I answer seriously and truthfully, no, it's nothing like that, it's just a family thing.
Sometimes they reply with nervous laughter; sometimes they're just nervous.
"...oh, but I've seen the real world, and that's not what this is."
Who said they couldn't hit? Mariners beat Padres yesterday 18-3. 19 hits.
Radio Nirvana: I'm starting to develop patterns in how I personally use Radio.
I leave it running on my Windows 2000 machine. Then take my iBook -- which has a wireless connection via my AirPort -- and access my desktop website remotely. I'm in the kitchen at the moment, but I could go upstairs, or to the living room, or outside, whatever.
And then of course I also run Radio on my iBook, but use it only for editing Manila sites and outlining.
This way I have just one machine doing the news thing. I can access it from anywhere. I don't have to try to synchronize across several machines.
Today someone brought up the notion of Radio passing or not passing the "Mom test."
Well, my Mom builds Web apps, does XML, browser-based content management, all that jazz. So I think she'd be able to use Radio.
I've always loved this paragraph that opens "The Snows of Kilimanjaro" by Ernest Hemingway.
"Kilimanjaro is a snow covered mountain 19,710 feet high, and is said to be the highest mountain in Africa. Its western summit is called the Masai 'Ngàje Ngài,' the House of God. Close to the western summit there is the dried and frozen carcass of a leopard. No one has explained what the leopard was seeking at that altitude."
Jamie Moyer, the crafty lefty, is starting for the Mariners today. Go Moyer!
It's good to have baseball on the radio again.
I'm surprised all the time that pickles are really just cucumbers.
XMLBastard: "To a degree, XML is now more complex than SGML was. If we continue down this route, XML will become SGML, and in a couple of years, someone will decide to create XML all over again."
Here's my take on what's wrong with the software industry. People take cool things, get them to hold still, and then poop on them.
Note: I am not a responsible and intelligent analyst.

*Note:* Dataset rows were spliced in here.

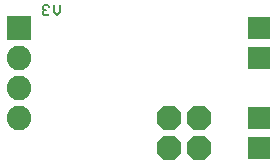
<source format=gbs>
G75*
%MOIN*%
%OFA0B0*%
%FSLAX25Y25*%
%IPPOS*%
%LPD*%
%AMOC8*
5,1,8,0,0,1.08239X$1,22.5*
%
%ADD10C,0.00600*%
%ADD11R,0.08200X0.08200*%
%ADD12C,0.08200*%
%ADD13R,0.07200X0.07200*%
%ADD14OC8,0.08200*%
D10*
X0017782Y0212383D02*
X0018916Y0212383D01*
X0019483Y0212950D01*
X0020898Y0213518D02*
X0020898Y0215786D01*
X0019483Y0215219D02*
X0018916Y0215786D01*
X0017782Y0215786D01*
X0017215Y0215219D01*
X0017215Y0214652D01*
X0017782Y0214085D01*
X0017215Y0213518D01*
X0017215Y0212950D01*
X0017782Y0212383D01*
X0017782Y0214085D02*
X0018349Y0214085D01*
X0020898Y0213518D02*
X0022032Y0212383D01*
X0023166Y0213518D01*
X0023166Y0215786D01*
D11*
X0009300Y0208233D03*
D12*
X0009300Y0198233D03*
X0009300Y0188233D03*
X0009300Y0178233D03*
D13*
X0089300Y0178233D03*
X0089300Y0168233D03*
X0089300Y0198233D03*
X0089300Y0208233D03*
D14*
X0059300Y0168233D03*
X0069300Y0168233D03*
X0069300Y0178233D03*
X0059300Y0178233D03*
M02*

</source>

I've often considered emigrating to one of the off-world colonies.
My toenails used to be all just kinda regular and nice, and now they're not so nice.
I picked Kathyrn as the Mole in the second or third episode. I was thinking about the aftermath of Survivor, and how they were all on talk shows, and they were all pretty yucky.
I knew that the Mole would produce at least two people for the talk-show circuit -- the winner, who they couldn't pick, and the Mole, who they could pick.
So, knowing that they had control over at least one of the people, I pictured a guest on Jay Leno wearing a short black skirt. Who did I think they would think would look best in a short black skirt? Kathryn.
I have no idea if my reasoning was on target or not, but I picked right.
Sheila and I had the misfortune of being in both of the two most recent major earthquakes in the U.S. In 1999 we went to Los Angeles for a weekend. The only time we've ever been there. About an hour after checking into our hotel, a 7.1 hit north of the city. We were on the eight floor (something like that). The building was swaying like crazy.
That's just bad luck. I don't knock on wood nearly enough, or throw salt over my shoulder.
Yesterday's earthquake was just a drill. We practiced getting the word out via the Internet. Of course, had it been more serious, it might have been impossible to get the word out.